Mi., 27.01.2016

Fußball: Landesliga Zurfähr wird Winkler-Nachfolger beim BSV Roxel

Stephan Zurfähr 

Stephan Zurfähr  Foto: Jürgen Peperhowe

Münster - 

Der BSV Roxel hat einen Nachfolger für Carsten Winkler gefunden. Trainer wird ab Sommer Stephan Zurfähr, der vom Nachbarn 1. FC Gievenbeck II kommt. Der 31-Jährige hat sich im Sportpark einen hervorragenden Ruf erarbeitet.

Von Jürgen Beckgerd

Landesligist BSV Roxel ist auf der Suche nach einem Nachfolger für Trainer Carsten Winkler, der im Sommer zum TuS Hiltrup wechselt, fündig geworden. Stephan Zurfähr, zurzeit für die Belange des Bezirksliga-Vierten 1. FC Gievenbeck II zuständig, übernimmt den klassenhöheren Spitzenreiter im Sommer. „Es war eine emotional schwierige Entscheidung“, betonte Zurfähr, der im Alter von 32 Jahren bereits in sein 20. (!) Trainerjahr geht. Sechs Jahre lang war der FCG Zurfährs sportliche Heimat: U 17, U 19, U 23, zwischendurch bei der Ersten als Assistent von Maik Weßels in der Westfalenliga. Letztlich hörte sich das Angebot aus Roxel aus sportlicher Perspektive „sehr interessant“ an, dass nun die Zusage erfolgte.

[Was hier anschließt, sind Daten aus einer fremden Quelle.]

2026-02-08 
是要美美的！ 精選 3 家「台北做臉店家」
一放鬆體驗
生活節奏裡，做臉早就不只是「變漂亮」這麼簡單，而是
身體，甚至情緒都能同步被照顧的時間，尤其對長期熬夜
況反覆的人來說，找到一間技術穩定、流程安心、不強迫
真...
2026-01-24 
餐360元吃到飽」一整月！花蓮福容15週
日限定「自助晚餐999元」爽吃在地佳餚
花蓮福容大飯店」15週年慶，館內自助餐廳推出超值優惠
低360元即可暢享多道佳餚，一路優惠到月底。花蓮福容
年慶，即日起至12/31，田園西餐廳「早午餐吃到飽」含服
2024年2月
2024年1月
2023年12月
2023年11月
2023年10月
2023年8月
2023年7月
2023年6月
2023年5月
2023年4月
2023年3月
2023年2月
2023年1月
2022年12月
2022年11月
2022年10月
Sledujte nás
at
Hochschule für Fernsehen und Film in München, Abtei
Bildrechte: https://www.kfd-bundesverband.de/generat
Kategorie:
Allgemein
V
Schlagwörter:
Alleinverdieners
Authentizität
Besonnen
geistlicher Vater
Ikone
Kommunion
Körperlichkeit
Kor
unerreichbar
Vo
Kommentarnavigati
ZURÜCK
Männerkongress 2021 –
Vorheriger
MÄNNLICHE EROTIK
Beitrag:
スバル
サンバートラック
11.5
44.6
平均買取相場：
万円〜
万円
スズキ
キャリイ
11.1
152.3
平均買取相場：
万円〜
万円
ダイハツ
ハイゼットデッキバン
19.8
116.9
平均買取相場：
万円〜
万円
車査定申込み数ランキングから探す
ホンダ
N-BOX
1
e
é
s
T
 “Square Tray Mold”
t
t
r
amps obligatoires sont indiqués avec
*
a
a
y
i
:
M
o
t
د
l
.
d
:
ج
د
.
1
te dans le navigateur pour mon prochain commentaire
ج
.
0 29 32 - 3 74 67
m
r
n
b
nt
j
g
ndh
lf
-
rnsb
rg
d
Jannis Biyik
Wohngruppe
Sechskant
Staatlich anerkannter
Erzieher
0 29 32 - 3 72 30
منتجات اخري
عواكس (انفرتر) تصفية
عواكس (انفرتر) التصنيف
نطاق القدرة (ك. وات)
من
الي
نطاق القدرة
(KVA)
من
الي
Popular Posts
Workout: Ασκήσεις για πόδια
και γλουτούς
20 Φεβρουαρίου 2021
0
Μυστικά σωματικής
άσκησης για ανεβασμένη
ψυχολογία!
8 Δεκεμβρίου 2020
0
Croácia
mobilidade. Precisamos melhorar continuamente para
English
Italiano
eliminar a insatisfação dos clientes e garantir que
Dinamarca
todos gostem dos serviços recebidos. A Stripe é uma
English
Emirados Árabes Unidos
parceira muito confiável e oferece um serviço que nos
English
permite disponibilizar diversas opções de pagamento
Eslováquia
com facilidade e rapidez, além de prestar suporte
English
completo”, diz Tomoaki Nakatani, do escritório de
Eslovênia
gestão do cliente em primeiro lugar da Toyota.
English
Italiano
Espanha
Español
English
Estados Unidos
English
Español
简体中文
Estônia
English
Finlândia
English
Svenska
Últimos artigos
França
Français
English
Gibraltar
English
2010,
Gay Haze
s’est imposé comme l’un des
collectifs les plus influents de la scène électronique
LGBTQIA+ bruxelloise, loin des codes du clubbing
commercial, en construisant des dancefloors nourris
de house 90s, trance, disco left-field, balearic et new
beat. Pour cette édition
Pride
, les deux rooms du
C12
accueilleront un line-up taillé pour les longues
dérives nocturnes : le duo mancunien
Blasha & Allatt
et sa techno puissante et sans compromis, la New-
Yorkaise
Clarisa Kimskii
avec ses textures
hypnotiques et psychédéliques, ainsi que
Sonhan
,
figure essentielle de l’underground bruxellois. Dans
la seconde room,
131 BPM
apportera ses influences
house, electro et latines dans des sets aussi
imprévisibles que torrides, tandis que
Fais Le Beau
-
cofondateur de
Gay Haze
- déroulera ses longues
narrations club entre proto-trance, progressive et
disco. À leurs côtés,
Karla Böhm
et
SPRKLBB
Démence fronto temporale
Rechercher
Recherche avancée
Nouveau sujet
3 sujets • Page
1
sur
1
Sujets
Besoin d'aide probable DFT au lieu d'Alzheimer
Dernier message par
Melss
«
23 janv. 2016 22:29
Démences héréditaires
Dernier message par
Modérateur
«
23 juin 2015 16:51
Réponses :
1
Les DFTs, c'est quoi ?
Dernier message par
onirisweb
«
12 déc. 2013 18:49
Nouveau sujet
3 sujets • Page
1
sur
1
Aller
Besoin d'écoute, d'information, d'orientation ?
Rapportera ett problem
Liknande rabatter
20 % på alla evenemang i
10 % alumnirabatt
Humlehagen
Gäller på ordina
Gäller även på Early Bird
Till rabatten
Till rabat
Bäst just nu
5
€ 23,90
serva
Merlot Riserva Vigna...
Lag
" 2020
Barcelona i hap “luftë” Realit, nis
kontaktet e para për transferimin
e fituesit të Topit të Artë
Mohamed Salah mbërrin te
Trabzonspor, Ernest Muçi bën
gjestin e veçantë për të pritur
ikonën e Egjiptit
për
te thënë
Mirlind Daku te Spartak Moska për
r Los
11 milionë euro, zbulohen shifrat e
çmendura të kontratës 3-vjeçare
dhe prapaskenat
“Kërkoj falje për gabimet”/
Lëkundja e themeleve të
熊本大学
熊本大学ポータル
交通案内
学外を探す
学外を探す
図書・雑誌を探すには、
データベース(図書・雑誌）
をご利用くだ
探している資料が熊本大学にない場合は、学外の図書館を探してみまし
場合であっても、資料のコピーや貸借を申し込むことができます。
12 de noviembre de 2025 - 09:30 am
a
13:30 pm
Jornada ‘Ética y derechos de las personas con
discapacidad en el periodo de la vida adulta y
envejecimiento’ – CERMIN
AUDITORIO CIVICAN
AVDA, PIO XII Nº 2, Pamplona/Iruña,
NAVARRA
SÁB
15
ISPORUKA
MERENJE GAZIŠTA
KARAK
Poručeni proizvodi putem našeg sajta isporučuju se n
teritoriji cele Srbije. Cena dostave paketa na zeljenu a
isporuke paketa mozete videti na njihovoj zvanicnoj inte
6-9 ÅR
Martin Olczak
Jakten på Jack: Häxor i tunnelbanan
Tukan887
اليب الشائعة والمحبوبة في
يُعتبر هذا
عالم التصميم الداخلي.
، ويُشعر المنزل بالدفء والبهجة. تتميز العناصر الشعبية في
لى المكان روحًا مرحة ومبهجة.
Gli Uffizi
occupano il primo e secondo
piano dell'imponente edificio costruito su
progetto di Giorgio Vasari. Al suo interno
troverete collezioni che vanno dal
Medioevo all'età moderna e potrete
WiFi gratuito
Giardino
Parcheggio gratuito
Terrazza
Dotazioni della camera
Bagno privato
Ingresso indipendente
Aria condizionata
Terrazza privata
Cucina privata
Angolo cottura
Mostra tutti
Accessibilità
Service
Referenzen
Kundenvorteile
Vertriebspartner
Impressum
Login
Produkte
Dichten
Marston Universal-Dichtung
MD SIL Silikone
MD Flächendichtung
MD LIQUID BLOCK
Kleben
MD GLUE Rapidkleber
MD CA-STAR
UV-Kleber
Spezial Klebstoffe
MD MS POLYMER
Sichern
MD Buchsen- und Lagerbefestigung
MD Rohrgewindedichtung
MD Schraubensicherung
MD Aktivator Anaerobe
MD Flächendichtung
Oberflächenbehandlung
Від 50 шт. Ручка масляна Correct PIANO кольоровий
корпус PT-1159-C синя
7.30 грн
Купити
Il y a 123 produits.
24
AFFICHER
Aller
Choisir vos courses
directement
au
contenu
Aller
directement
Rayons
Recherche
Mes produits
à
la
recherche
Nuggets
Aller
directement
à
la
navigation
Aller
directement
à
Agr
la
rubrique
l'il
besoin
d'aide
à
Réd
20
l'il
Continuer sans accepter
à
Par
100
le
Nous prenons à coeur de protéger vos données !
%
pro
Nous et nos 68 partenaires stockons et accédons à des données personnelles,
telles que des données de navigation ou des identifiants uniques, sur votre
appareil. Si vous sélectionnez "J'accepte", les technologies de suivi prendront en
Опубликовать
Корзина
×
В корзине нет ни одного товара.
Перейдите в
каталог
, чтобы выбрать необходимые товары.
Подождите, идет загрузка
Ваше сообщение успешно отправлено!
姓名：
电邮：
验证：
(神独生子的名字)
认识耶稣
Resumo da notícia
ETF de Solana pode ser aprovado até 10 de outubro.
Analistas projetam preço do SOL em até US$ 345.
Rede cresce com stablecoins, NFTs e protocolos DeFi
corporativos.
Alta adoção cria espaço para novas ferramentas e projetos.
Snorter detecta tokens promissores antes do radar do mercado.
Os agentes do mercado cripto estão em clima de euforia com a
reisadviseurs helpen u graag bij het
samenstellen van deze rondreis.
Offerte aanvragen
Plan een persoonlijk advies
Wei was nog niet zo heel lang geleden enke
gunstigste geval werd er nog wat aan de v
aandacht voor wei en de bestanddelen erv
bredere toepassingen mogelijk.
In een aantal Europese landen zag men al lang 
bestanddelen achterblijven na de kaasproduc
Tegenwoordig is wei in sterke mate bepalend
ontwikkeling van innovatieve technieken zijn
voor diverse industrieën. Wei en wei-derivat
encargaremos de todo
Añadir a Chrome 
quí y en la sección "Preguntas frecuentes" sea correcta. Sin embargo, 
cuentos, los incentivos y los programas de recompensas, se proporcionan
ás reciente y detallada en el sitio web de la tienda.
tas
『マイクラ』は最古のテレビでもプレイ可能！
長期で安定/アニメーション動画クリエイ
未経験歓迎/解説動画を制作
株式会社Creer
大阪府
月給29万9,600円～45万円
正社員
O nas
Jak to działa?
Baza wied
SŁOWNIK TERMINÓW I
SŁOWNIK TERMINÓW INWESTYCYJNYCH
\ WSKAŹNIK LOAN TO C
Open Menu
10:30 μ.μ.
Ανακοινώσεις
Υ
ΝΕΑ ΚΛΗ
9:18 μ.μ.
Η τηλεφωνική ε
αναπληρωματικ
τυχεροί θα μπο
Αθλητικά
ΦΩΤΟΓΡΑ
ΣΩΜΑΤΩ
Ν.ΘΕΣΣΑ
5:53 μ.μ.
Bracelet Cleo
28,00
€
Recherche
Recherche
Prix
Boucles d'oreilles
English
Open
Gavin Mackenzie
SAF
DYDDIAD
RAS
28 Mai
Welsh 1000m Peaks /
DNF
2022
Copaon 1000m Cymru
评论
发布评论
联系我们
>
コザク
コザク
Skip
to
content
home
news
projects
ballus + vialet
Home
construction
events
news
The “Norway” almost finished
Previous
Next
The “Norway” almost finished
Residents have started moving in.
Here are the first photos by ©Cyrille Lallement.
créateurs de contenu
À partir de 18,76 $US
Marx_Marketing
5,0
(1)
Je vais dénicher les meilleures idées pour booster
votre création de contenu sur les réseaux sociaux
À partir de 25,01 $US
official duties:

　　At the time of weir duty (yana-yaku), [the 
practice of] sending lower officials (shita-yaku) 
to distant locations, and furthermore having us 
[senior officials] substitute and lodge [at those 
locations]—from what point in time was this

„Mir hat imponiert, wie aufgeschlossen sich Stephan gezeigt hat“, sagte Roxels Sportlicher Leiter, Gundolf Lorenz. „Wir haben den Markt intensiv sondiert. Nun bin ich überzeugt, dass wir einen guten Griff getan haben. Die Gespräche waren jedenfalls sehr angenehm. Er wird den Mix aus jung und alt im Team hinbekommen.“

Aufstieg nicht ausgeschlossen

Zurfähr, beruflich bei der Stadtverwaltung Münster aktiv, freut sich auf die neue Aufgabe, die auch tatsächlich anders sein wird. Denn in Roxel wird er eine gänzlich andere Struktur vorfinden als sie in der Gievenbecker „Ausbildungsmannschaft“ einer U 23 Bestand hat. „Ich freue mich darauf“, betonte Zurfähr, der natürlich mit allem Engagement die Saison mit der FCG-Elf zu Ende bringen wird. Als Tabellenvierter geht vielleicht noch etwas in Richtung Tabellenspitze, derweil der BSV Roxel bei Übernahme Zurfährs auch nicht unbedingt noch Landesligist sein muss. Noch-Coach Carsten Winkler will die Aufstiegsperspektive nicht aus der Hand geben. Zurfähr betonte, dass die Liga-Zugehörigkeit bei seiner Entscheidung keine Rolle gespielt habe. Auch sei er sich bewusst, dass das Roxeler Team „sehr gerne“ mit Winkler arbeite. Dennoch und gerade deshalb „werde ich keine Kopie von Carsten sein“.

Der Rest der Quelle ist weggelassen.